───── The data ─────
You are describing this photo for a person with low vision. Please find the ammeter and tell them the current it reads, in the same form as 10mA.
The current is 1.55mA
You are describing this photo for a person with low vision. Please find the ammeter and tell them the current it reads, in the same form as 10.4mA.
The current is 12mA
─────
───── The data ─────
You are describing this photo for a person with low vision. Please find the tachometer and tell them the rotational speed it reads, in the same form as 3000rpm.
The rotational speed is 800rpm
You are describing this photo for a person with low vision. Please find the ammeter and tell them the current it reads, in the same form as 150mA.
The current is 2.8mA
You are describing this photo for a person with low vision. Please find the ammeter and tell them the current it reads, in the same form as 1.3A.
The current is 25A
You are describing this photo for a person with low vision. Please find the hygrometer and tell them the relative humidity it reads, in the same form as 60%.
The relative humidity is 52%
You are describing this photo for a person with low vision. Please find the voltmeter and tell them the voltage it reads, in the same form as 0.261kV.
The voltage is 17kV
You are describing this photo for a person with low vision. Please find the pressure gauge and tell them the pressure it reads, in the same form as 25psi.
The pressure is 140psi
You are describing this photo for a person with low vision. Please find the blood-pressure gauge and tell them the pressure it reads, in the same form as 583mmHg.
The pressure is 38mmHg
─────
Extract the lines from the one containing "form as 10mA." through the one containing "The current is 12mA", including both, and reproduce them word for word.

You are describing this photo for a person with low vision. Please find the ammeter and tell them the current it reads, in the same form as 10mA.
The current is 1.55mA
You are describing this photo for a person with low vision. Please find the ammeter and tell them the current it reads, in the same form as 10.4mA.
The current is 12mA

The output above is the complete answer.